From Reading to Rejoicing
So many people are averse to reading the Bible because of guilt: “I already feel bad enough about myself. Why would I want to read the Bible and feel even worse?” But it is not God’s will that we live in guilt, shame, and regret. These are just the symptoms of a heart ready to turn back to God.
Nehemiah called the people out of sorrow and into joy. The purpose of the Word is to help us delight in God… to revel in our relationship with Him. Nehemiah commanded the people to dry the eyes and to celebrate. The Law dictates a series of festivals to be observed by the people. They were to be in a season of joy, not sorrow. He told the people to eat fattening food and drink sweet drinks. They were to share food with their neighbors and celebrate.

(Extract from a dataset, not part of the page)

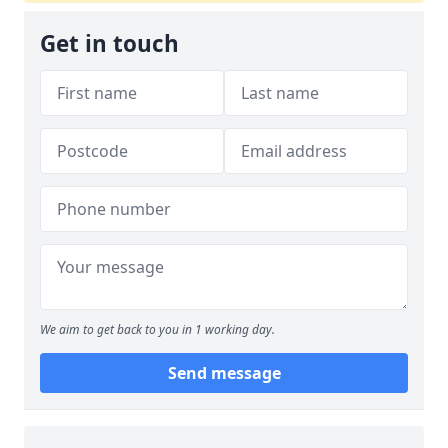
Get in touch
We aim to get back to you in 1 working day.
Send message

This the context of the most famous verse in Nehemiah: “The joy of the Lord in your strength.” (Nehemiah 8:10)
Sour-faced religion is not sustainable or God-honoring. Christians should not look like they have been baptized in pickle juice. Joy is the fuel for faithfulness. Learning to delight in God is key to anyone who wants to persist in faith. Consider these verses:
These things I have spoken to you, that my joy may be in you, and that your joy may be full.
For the kingdom of God is not a matter of eating and drinking but of righteousness and peace and joy in the Holy Spirit.
You make known to me the path of life; in your presence there is fullness of joy; at your right hand are pleasures forevermore.
May the God of hope fill you with all joy and peace in believing, so that by the power of the Holy Spirit you may abound in hope.
We are told in Nehemiah 8 that that season called for the Festival of Booths, also known as the Feast of Tabernacles. The people were commanded to build shelters and camp outdoors in them to remind themselves of the 40 years in the wilderness as God brought them out of slavery. (It was sort of like Juneteenth that just became a national holiday in the U.S.)
On one level, I imagine that ANOTHER building project was the last thing that these wall-builders wanted to tackle with their sore hands and backs. But they did it. They slept on the ground because God said so. And they were happy. Faithfulness is really nothing more or less than joyfully treasuring God and his ways. James reminds us that it is not the hearers of the Word that are blessed, but the doers.
All true revival in a fresh encounter with God’s Word so that we can return to him and live in simple, joyful obedience. The joy of the Lord is our strength.